ADDRESS,home_address,text,," "
ADDRESS_BLOCK,address,text,
RECEIVER_NAME,recipient,text,
CITY,city_or_town,text,,
VENDOR_VAT_NUMBER,vat_number,text,,
INVOICE_RECEIPT_DATE,invoice_date,date,dd/MM/yyyy,
Server Side Configuration
Required Properties:
aws.textract.access.key=[AccessKey]
aws.textract.secret.access.key=[SecretKey]

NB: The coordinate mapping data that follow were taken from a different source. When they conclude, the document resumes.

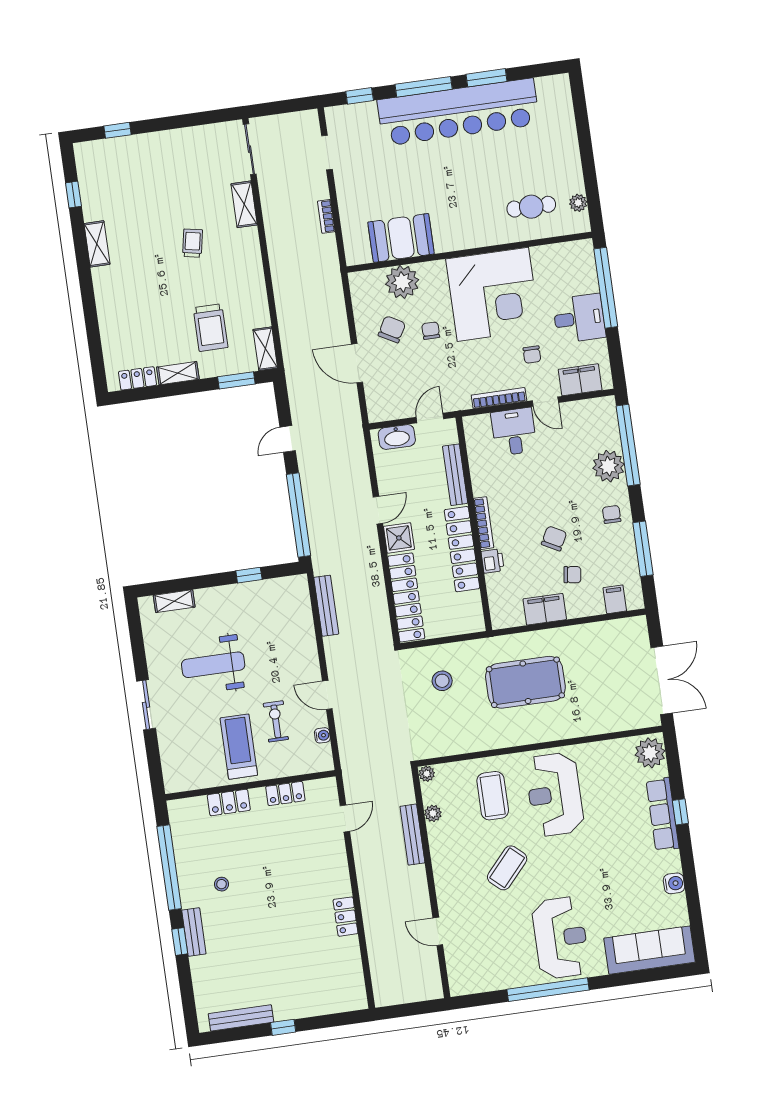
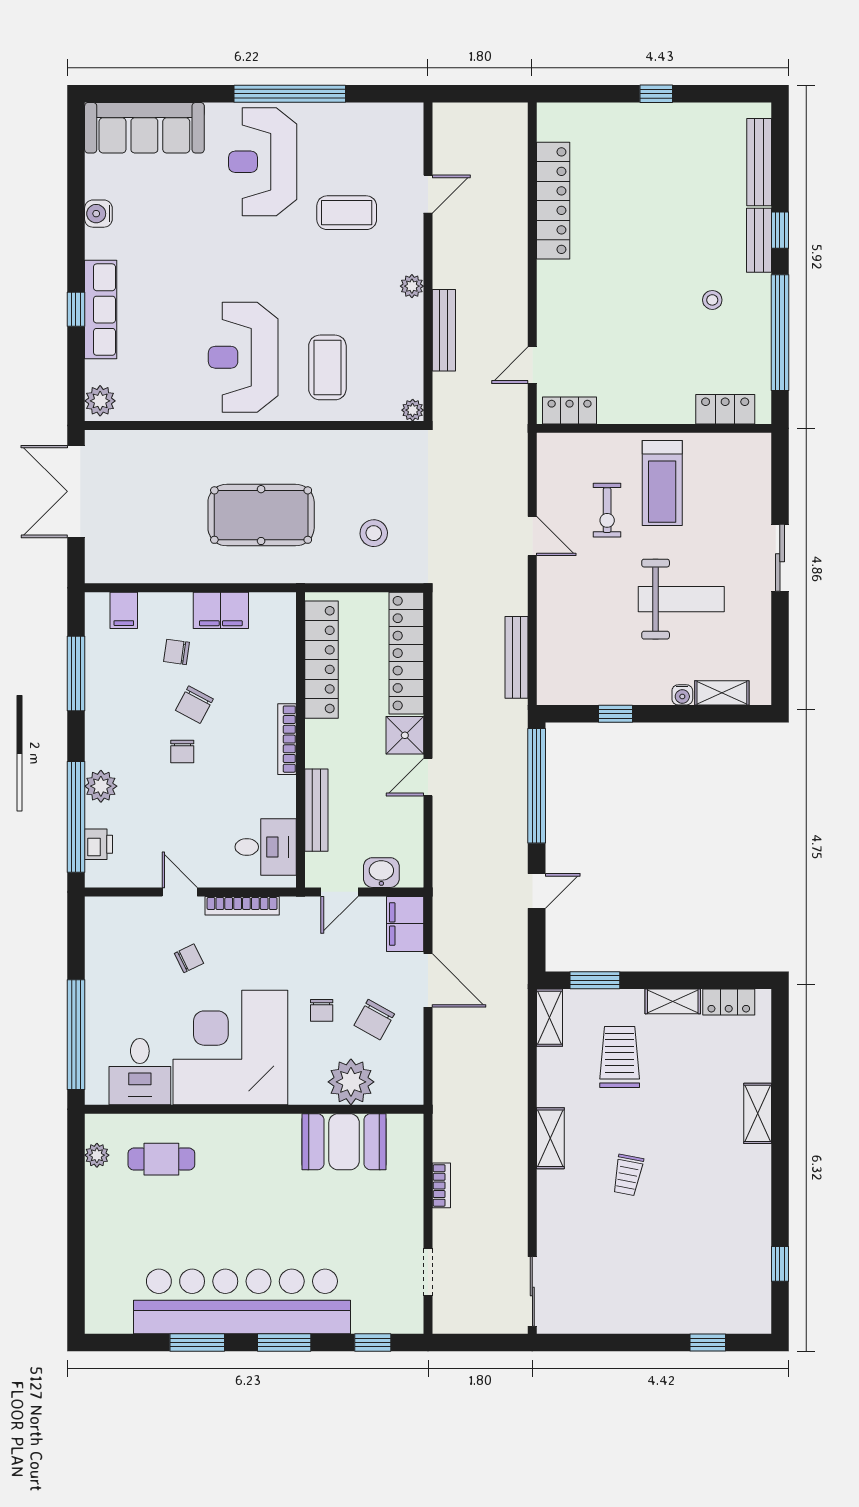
window: (424, 87) -> (284, 1342), width x0.69
shelving: (244, 204) -> (550, 1138), moved
shelving: (97, 244) -> (758, 1113), moved
desk: (579, 318) -> (140, 1072), moved, turned -90
chair: (532, 355) -> (189, 958), turned 64
filing cabinet: (580, 380) -> (405, 924), moved, turned 90
desk: (514, 432) -> (266, 847), moved, turned -90
washbasin: (397, 437) -> (381, 873), width x0.72
plant: (608, 466) -> (101, 786), width x0.73, depth x0.73
chair: (612, 514) -> (182, 752), moved
locker: (462, 549) -> (321, 660), moved
printer: (493, 561) -> (99, 844), moved, turned 180
water cooler: (322, 735) -> (682, 695), moved, turned -90
plant: (650, 753) -> (100, 401), width x0.73, depth x0.73
locker: (285, 794) -> (570, 410), moved
reception desk: (555, 794) -> (243, 357), turned 180
locker: (229, 803) -> (725, 409), moved
plant: (433, 813) -> (412, 286), moved
coffee table: (507, 868) -> (347, 213), moved, turned 48
locker: (346, 917) -> (553, 201), width x2.16, depth x1.21
door: (438, 931) -> (428, 194), hinge flipped
bench: (241, 1018) -> (759, 162), moved, turned 90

aws.s3.access.key=[AccessKey]
aws.s3.secret.access.key=[SecretKey]
jwt.secret=someCoolSecret
Dynamic Property:
aws.secret.*=anotherCoolSecret
Other Properties with Defaults, Can be configured if needed:
# A bucket to drop in files to convert
aws.s3.bucket=amazon-textract
aws.s3.region=us-east-1
aws.textract.timeout=30000
aws.textract.sleep.duration=1000
aws.textract.bucket=amazon-textract
aws.textract.region=us-east-1
aws.textract.region.url=https://textract.us-east-1.amazonaws.com
IMPORTANT NOTE:
Dynamic property aws.secret.*
can be any secret for a user
For example:
If extraction-service is on a hosted server, it will receive requests from other servers, can be any server
each server can be configured to use its own user
If we have a remote server called 'https://egis-dev.papertrail.co.za'
Create a user called 'API Egis Dev' on BOTH servers
then on extraction service
create a property called aws.secret.api_egis_dev=anotherCoolSecret
Where anotherCoolSecret is the jwt.secret
of the remote server